:: BRANO DI TESTO
La destinazione non prettamente residenziale del palazzo, lo ha salvato da tutti gli interventi in voga nei secoli successivi, preservando nel suo status originario sia gran parte del mobilio, sia le decorazioni che i pavimenti in cotto. Notevole caratteristica del palazzo è la collezione libraria di oltre diecimila volumi, dal Cinquecento ai giorni nostri, tra cui molte prime edizioni autografate da personaggi che sono passati nel palazzo, come Giovanni Verga o Gabriele D’Annunzio. Ci sono poi libri di viaggi, libri sul territorio, sull’araldica italiana ed europea e alcune curiosità tra cui il primo vocabolario della lingua italiana.
C’è da ricordare, infatti, che Bolsena è stata nei secoli una tappa obbligata per i viaggiatori del centro Italia. Quando l’autostrada ancora non esisteva e la via Cassia era la principale strada tra la Toscana e il Lazio, le poste e il cambio dei cavalli erano o a Bolsena o a Radicofani. Pertanto, i viaggiatori del Grand Tour, usavano passare da questo territorio ed erano spesso ospiti del palazzo. Frequentarono il palazzo le famiglie reali europee e personaggi di tutte le scienze e le arti, tra cui il Principe Carlo Ludovico di Borbone, Stendhal, Giovanni Verga, Guglielmo Marconi, Federico Fellini, due papi e molti altri ancora. Non solo: qui passa anche la via Francigena, di cui Bolsena è una delle più importanti città per via del miracolo Eucaristico.
::::
:: DATI IN ESAME
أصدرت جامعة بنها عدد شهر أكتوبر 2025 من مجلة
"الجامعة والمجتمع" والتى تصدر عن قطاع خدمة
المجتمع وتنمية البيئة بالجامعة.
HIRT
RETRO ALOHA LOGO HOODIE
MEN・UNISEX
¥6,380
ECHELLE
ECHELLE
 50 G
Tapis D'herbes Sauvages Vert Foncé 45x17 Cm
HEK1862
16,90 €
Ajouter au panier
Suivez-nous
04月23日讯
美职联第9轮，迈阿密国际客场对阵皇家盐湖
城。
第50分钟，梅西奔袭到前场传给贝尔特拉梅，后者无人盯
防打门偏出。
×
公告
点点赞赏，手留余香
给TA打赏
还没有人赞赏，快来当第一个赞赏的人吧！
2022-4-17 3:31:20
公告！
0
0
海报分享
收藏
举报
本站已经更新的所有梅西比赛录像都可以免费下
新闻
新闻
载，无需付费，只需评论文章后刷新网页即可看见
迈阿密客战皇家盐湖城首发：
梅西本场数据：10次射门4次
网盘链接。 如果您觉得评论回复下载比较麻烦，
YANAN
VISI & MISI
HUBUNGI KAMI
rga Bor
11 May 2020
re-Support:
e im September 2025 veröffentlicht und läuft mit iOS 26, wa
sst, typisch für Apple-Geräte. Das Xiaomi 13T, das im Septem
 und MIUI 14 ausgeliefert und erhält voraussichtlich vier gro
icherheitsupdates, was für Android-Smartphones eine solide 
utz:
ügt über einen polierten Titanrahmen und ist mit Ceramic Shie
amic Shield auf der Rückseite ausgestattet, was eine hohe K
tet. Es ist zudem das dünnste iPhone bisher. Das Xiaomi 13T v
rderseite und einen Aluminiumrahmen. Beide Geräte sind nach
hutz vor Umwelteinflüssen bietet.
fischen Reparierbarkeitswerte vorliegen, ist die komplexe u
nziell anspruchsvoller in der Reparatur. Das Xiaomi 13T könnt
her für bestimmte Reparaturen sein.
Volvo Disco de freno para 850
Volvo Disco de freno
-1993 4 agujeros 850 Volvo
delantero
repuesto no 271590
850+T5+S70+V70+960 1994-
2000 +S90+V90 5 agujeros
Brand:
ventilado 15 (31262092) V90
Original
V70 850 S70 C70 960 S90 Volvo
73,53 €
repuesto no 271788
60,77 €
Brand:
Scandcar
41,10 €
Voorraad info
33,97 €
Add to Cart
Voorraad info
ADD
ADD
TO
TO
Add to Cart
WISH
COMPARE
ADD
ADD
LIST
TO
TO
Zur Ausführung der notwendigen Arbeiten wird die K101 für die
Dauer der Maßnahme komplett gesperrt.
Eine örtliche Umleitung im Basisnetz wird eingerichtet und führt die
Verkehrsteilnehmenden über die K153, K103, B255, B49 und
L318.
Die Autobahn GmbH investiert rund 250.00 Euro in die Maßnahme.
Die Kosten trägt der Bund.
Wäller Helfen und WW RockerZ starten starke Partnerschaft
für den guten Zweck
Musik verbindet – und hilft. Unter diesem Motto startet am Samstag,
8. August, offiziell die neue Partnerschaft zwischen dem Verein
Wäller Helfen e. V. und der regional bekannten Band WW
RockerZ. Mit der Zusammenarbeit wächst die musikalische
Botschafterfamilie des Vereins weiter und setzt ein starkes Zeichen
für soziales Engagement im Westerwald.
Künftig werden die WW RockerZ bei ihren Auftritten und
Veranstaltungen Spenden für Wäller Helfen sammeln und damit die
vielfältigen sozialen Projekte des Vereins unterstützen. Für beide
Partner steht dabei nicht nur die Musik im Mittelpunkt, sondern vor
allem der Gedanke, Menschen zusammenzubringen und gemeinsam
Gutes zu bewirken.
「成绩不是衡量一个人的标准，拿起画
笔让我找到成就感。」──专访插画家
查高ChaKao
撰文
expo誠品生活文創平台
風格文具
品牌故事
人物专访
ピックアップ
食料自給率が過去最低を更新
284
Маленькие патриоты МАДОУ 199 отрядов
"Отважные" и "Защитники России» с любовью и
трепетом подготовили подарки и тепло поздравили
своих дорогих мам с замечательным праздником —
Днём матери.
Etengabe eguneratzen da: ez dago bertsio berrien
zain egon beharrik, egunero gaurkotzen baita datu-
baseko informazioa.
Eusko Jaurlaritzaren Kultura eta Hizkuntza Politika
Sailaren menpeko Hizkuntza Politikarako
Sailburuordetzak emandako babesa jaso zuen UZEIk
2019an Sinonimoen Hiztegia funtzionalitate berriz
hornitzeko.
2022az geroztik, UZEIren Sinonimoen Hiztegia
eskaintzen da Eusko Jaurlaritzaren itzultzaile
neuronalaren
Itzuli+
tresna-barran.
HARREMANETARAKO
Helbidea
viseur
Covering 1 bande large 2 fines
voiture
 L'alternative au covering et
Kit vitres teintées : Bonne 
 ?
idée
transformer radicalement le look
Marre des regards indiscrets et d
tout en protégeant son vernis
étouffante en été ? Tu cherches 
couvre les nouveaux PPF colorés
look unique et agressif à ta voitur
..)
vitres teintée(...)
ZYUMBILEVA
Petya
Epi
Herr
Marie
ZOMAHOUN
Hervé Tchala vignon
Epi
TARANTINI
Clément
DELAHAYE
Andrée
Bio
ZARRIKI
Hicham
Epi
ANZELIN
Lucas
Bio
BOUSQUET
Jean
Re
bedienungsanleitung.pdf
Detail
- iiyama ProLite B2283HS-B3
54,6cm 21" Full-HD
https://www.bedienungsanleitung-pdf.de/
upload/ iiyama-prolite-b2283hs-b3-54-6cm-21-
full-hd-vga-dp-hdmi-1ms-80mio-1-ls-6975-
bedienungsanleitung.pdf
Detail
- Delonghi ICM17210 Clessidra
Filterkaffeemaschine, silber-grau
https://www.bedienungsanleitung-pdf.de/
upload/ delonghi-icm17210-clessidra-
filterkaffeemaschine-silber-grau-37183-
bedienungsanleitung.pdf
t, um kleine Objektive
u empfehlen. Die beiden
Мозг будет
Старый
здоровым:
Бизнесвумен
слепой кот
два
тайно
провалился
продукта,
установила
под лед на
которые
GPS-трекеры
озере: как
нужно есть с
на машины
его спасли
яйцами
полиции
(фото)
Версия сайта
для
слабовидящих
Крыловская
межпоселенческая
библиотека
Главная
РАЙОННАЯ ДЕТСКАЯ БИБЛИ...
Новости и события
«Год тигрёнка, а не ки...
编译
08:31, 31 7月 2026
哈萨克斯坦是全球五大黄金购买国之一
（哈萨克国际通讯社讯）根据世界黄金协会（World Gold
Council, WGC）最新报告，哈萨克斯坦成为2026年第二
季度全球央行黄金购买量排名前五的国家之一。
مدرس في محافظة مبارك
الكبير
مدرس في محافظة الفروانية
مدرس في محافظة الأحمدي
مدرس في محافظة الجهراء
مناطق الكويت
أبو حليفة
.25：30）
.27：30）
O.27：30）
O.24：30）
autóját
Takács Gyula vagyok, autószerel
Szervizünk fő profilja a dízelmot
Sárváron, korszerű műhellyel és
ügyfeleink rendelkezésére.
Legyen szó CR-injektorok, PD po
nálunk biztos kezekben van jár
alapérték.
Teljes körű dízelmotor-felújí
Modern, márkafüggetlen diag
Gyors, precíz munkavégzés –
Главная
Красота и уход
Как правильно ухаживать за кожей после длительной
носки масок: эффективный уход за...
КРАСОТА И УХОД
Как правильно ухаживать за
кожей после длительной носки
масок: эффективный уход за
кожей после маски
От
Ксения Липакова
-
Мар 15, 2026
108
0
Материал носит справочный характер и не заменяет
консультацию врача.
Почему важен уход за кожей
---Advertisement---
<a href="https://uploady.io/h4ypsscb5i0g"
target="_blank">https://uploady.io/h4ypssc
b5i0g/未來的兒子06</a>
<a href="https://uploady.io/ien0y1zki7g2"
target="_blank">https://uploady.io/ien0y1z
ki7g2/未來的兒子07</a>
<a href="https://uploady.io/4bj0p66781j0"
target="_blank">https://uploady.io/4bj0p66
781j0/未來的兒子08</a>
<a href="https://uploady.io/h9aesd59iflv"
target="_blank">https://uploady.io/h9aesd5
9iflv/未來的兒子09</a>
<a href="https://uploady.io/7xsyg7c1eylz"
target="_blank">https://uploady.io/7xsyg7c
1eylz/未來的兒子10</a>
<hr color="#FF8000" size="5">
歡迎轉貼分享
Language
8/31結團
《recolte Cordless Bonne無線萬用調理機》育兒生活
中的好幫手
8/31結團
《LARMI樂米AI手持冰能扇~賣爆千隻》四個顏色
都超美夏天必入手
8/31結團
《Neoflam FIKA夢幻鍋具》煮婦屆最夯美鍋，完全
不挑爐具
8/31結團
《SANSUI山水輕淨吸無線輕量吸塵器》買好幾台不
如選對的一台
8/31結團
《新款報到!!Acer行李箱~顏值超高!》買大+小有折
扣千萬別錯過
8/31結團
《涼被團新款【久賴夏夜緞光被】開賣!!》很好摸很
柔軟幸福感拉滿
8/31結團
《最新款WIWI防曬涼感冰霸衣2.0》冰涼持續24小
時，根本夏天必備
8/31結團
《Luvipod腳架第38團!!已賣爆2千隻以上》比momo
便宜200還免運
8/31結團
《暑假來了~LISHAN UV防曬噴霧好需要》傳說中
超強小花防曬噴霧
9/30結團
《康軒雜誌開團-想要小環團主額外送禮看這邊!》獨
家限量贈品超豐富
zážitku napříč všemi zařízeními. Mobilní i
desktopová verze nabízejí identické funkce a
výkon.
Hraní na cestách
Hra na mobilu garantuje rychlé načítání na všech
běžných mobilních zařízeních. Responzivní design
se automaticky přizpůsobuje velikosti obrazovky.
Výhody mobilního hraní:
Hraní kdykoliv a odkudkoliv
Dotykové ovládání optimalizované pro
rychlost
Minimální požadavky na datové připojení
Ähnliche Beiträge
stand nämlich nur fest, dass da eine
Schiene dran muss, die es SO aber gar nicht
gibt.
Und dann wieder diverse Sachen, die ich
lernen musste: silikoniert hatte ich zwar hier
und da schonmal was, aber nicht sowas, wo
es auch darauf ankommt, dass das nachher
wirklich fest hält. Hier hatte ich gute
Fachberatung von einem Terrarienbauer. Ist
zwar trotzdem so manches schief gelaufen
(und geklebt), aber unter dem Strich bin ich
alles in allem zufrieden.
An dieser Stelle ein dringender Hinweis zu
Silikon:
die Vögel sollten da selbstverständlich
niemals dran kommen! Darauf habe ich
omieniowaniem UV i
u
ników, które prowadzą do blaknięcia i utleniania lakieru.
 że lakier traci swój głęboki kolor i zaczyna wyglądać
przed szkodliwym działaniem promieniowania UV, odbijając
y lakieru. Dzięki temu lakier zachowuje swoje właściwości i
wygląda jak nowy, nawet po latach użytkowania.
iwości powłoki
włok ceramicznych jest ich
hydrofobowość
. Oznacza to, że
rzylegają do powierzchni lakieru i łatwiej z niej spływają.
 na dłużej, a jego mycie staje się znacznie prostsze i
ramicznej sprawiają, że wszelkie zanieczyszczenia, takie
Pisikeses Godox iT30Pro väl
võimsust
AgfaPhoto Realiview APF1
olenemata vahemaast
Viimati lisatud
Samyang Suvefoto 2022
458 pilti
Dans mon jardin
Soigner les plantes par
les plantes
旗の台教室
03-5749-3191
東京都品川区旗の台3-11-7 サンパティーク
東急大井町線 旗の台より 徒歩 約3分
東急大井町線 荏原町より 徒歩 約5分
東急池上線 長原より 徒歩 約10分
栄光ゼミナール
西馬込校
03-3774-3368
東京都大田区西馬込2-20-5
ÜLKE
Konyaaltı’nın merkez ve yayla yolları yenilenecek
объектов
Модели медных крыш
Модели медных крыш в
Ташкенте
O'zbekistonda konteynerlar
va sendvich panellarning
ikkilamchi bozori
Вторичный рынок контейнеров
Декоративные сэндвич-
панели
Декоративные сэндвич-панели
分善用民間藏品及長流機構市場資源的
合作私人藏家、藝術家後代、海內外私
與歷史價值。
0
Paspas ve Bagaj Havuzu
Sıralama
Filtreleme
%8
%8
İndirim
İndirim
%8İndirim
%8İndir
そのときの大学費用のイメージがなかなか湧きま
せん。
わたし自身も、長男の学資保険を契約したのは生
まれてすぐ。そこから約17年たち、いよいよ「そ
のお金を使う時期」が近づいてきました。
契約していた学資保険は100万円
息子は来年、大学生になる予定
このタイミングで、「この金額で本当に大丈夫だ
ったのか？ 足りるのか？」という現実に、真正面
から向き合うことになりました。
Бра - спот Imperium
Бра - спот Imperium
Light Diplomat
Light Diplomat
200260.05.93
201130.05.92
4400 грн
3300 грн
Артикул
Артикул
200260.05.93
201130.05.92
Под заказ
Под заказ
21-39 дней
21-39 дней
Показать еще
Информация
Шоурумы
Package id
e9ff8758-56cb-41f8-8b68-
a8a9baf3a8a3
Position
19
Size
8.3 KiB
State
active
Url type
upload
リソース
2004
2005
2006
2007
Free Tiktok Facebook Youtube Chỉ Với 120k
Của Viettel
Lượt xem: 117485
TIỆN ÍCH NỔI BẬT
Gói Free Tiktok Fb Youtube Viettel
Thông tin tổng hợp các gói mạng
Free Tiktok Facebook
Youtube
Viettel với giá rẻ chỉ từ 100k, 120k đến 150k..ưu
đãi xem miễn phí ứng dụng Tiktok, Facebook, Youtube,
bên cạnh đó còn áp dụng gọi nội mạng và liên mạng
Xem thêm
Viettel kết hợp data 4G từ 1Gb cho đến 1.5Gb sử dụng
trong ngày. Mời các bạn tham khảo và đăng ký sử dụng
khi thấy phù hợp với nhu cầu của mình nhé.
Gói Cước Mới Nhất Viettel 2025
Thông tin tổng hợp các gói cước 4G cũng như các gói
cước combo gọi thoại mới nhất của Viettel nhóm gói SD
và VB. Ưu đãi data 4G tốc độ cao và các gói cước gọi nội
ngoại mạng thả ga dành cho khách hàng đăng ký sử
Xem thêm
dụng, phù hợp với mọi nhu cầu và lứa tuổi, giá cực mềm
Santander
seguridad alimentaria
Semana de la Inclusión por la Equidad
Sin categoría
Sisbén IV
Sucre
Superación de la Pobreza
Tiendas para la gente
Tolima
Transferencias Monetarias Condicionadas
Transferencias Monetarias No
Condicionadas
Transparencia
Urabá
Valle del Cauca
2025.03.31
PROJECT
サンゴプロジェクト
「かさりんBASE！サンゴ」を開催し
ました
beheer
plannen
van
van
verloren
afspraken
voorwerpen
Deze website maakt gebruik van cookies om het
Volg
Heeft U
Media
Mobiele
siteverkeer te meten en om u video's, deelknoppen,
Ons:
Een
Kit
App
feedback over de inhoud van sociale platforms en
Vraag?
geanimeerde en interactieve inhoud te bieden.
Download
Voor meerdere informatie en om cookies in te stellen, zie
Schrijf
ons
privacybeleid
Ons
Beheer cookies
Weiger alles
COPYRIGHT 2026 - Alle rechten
::::
COMPITO:
Ricopia senza alcuna modifica la parte del brano sul palazzo di Bolsena che inizia con "La destinazione non" e termina con "della lingua italiana.".

RISULTATO:
La destinazione non prettamente residenziale del palazzo, lo ha salvato da tutti gli interventi in voga nei secoli successivi, preservando nel suo status originario sia gran parte del mobilio, sia le decorazioni che i pavimenti in cotto. Notevole caratteristica del palazzo è la collezione libraria di oltre diecimila volumi, dal Cinquecento ai giorni nostri, tra cui molte prime edizioni autografate da personaggi che sono passati nel palazzo, come Giovanni Verga o Gabriele D’Annunzio. Ci sono poi libri di viaggi, libri sul territorio, sull’araldica italiana ed europea e alcune curiosità tra cui il primo vocabolario della lingua italiana.